[START]

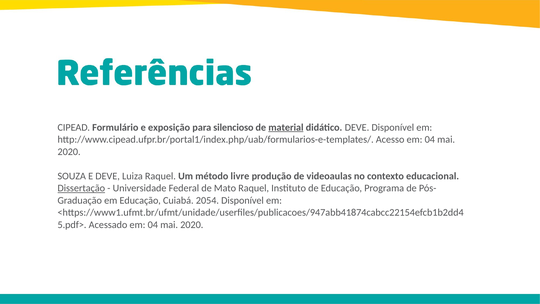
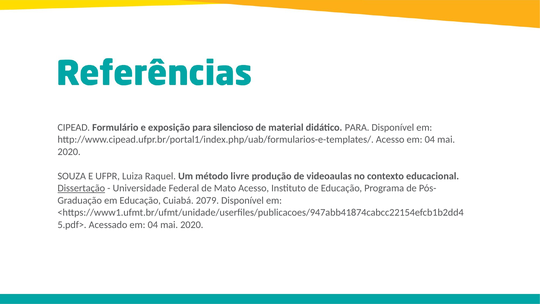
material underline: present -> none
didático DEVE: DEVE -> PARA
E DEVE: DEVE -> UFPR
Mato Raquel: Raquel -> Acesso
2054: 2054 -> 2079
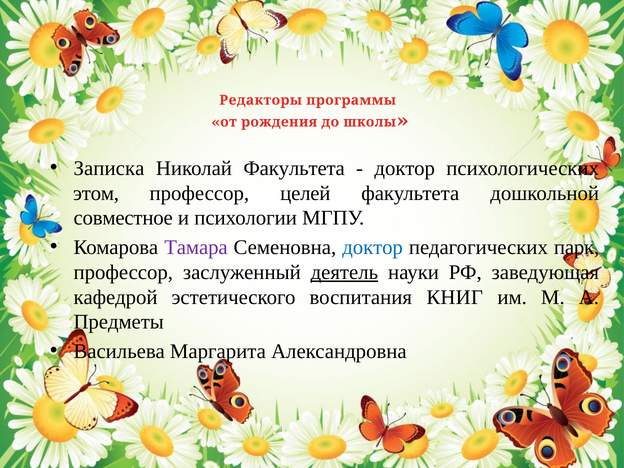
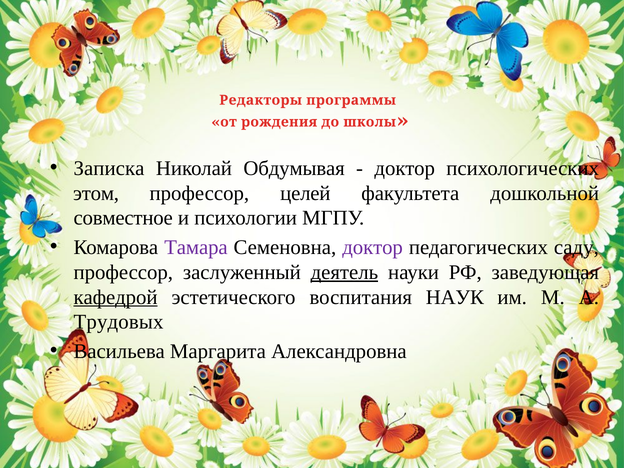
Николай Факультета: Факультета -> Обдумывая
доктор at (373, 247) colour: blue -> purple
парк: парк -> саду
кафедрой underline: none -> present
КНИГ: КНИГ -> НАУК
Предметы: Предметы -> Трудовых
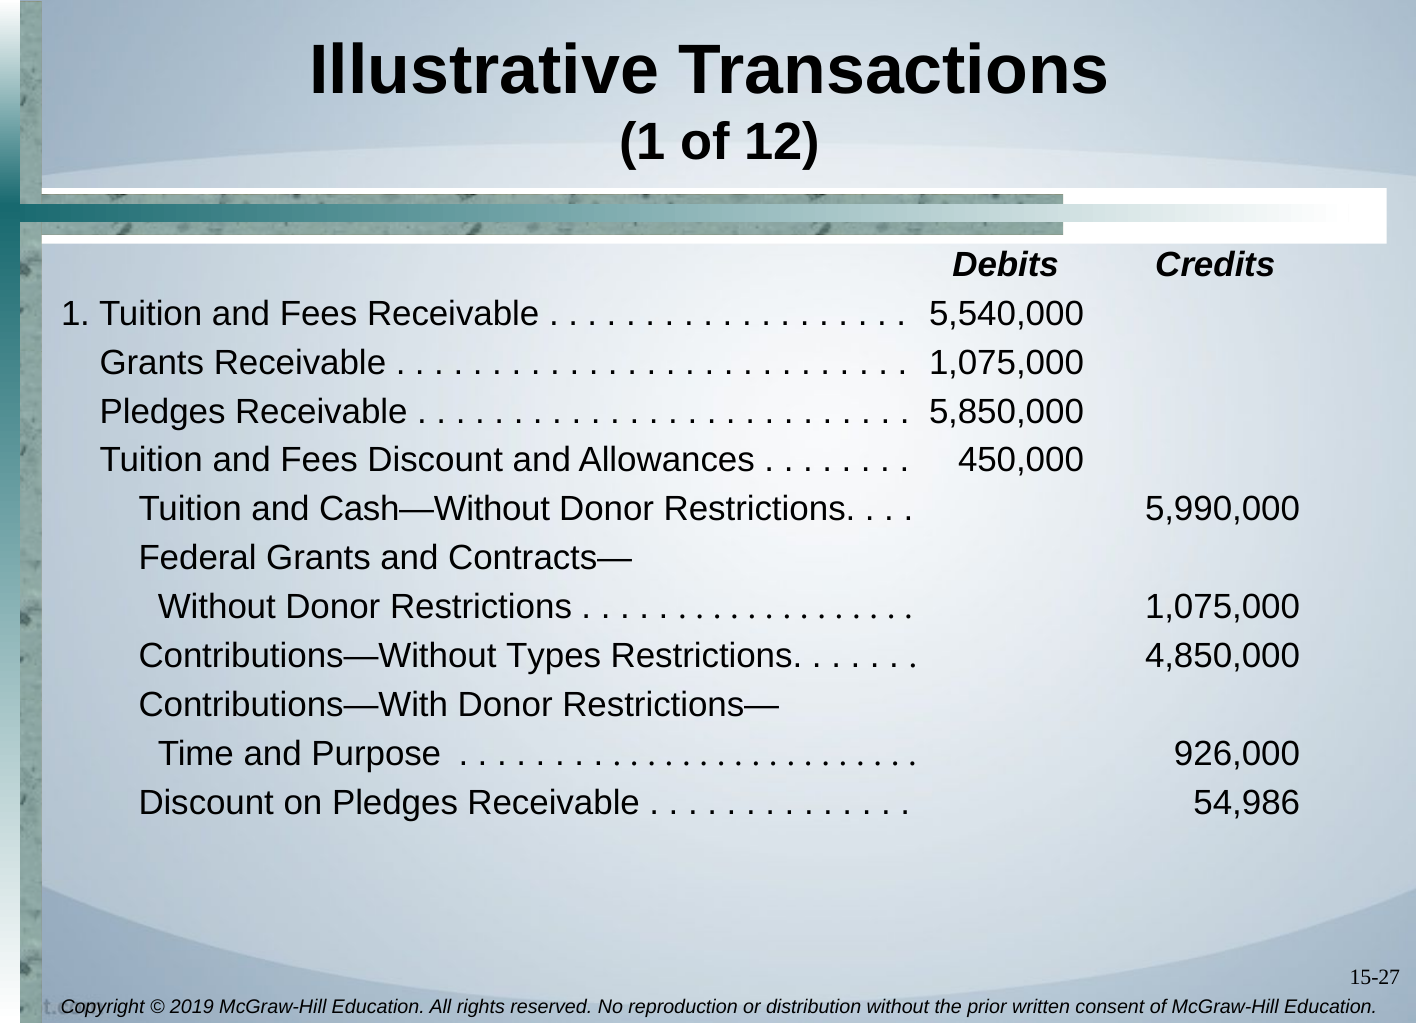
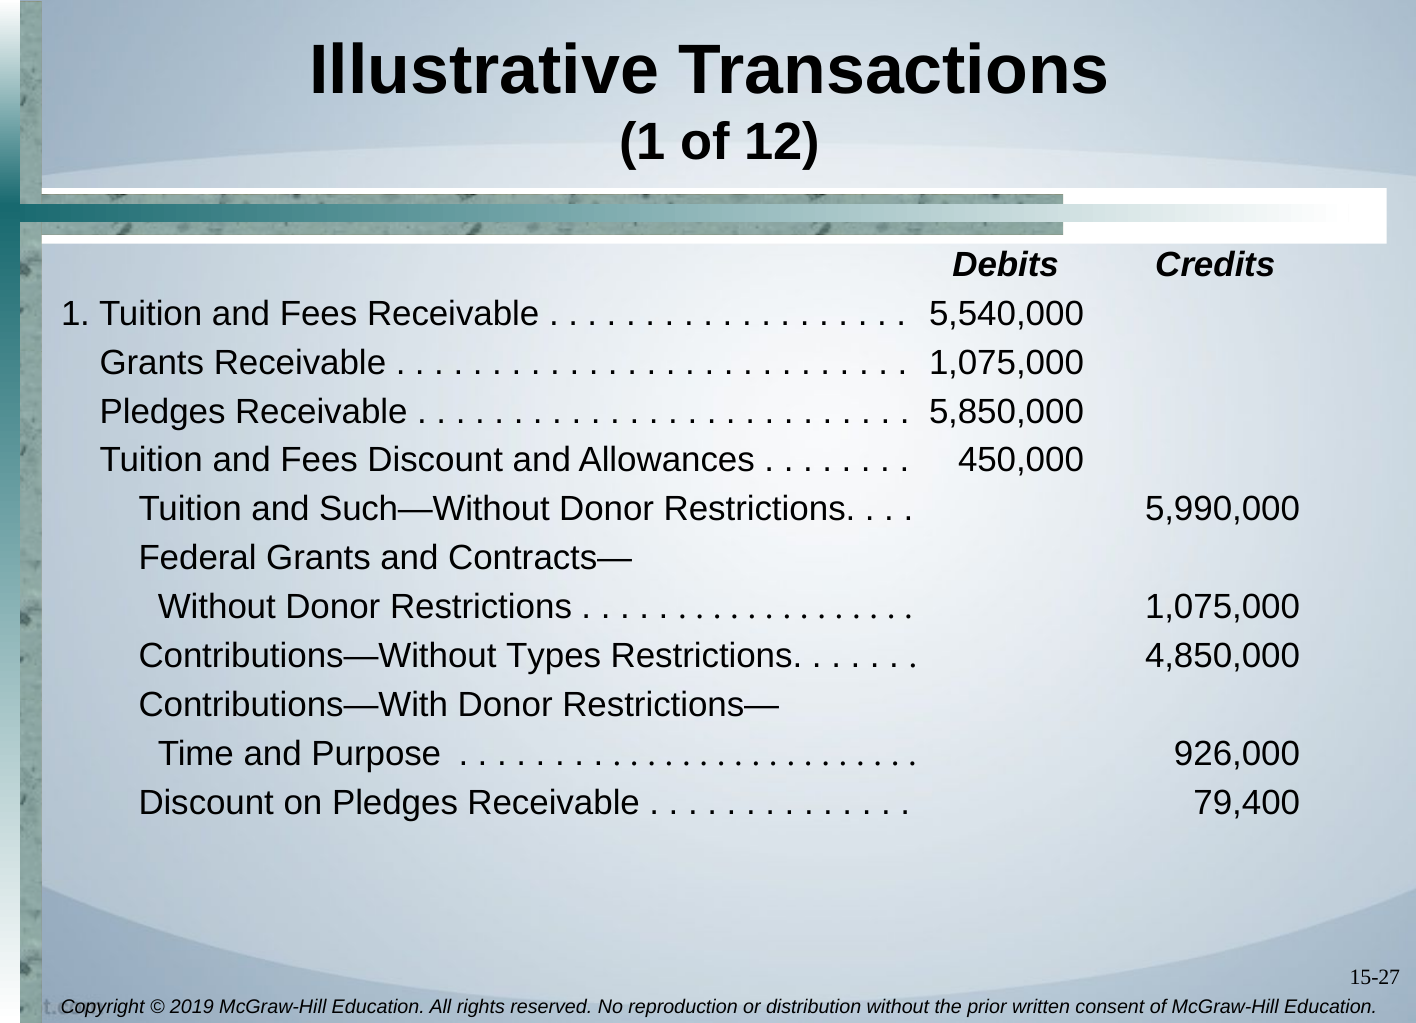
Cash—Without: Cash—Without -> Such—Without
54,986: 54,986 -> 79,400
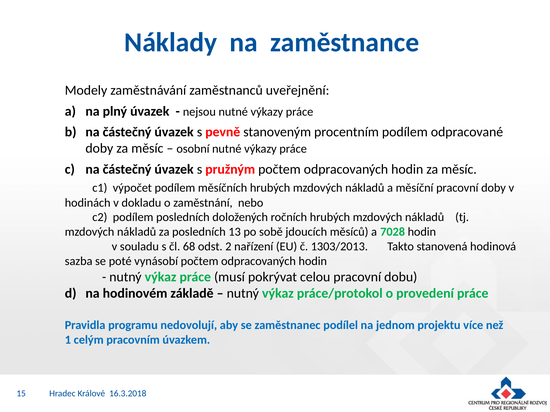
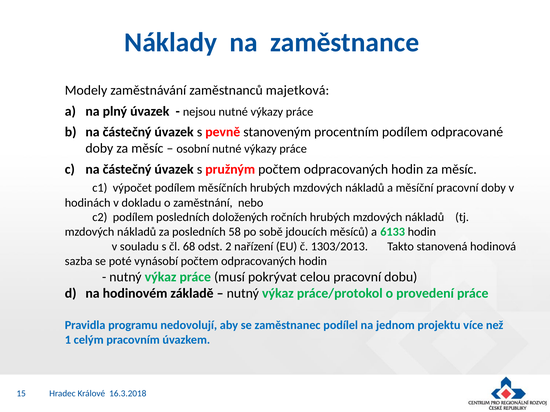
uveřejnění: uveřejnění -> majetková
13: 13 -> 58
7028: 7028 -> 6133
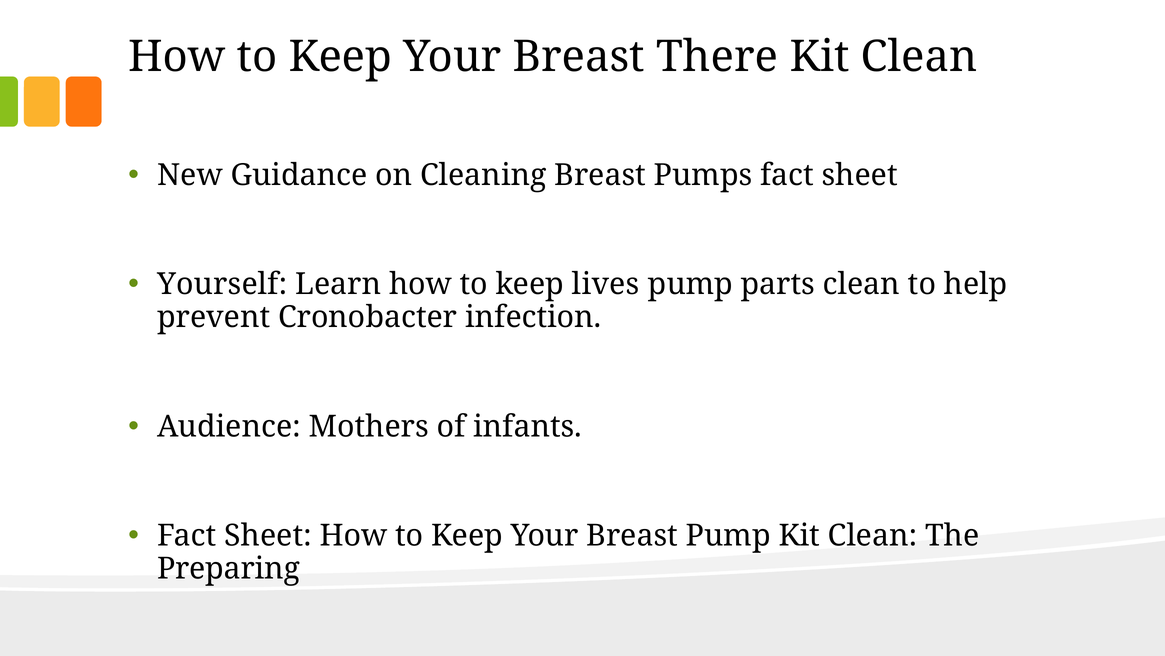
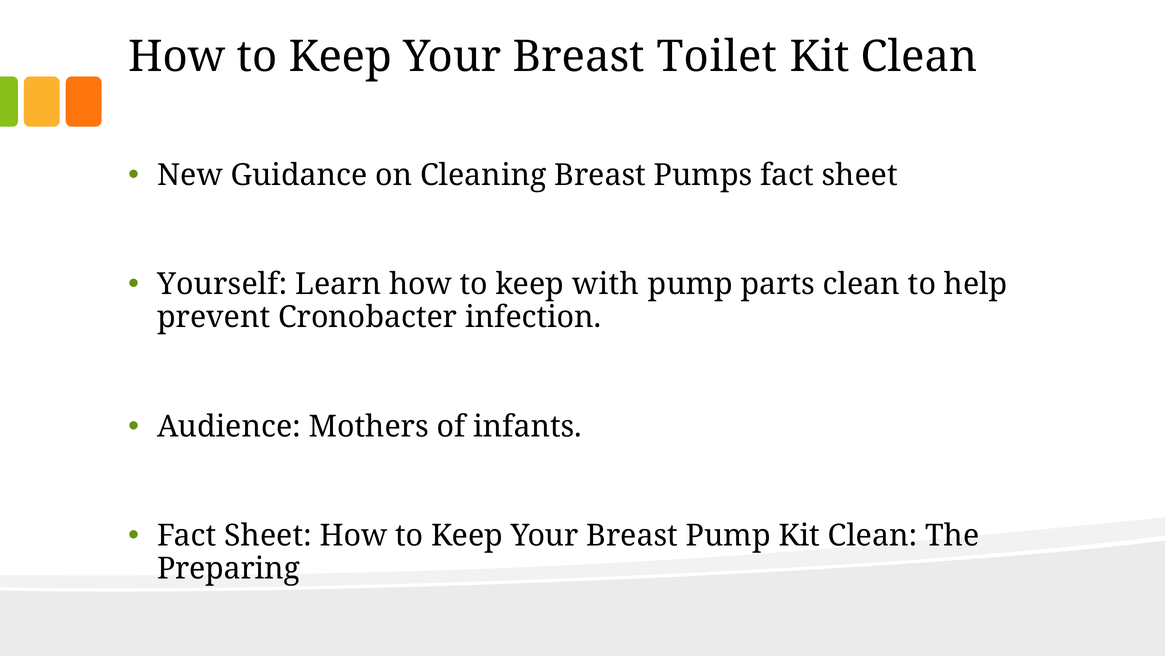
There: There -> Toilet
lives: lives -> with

[END]

WRITTEN TASK:
Reproduce the records word for word, starting with the line that contains "Cash—Without: Cash—Without -> Such—Without" and going on through the final line of the records, and leave the pictures out of your answer.

WRITTEN SOLUTION:
Cash—Without: Cash—Without -> Such—Without
54,986: 54,986 -> 79,400
uveřejnění: uveřejnění -> majetková
13: 13 -> 58
7028: 7028 -> 6133
There: There -> Toilet
lives: lives -> with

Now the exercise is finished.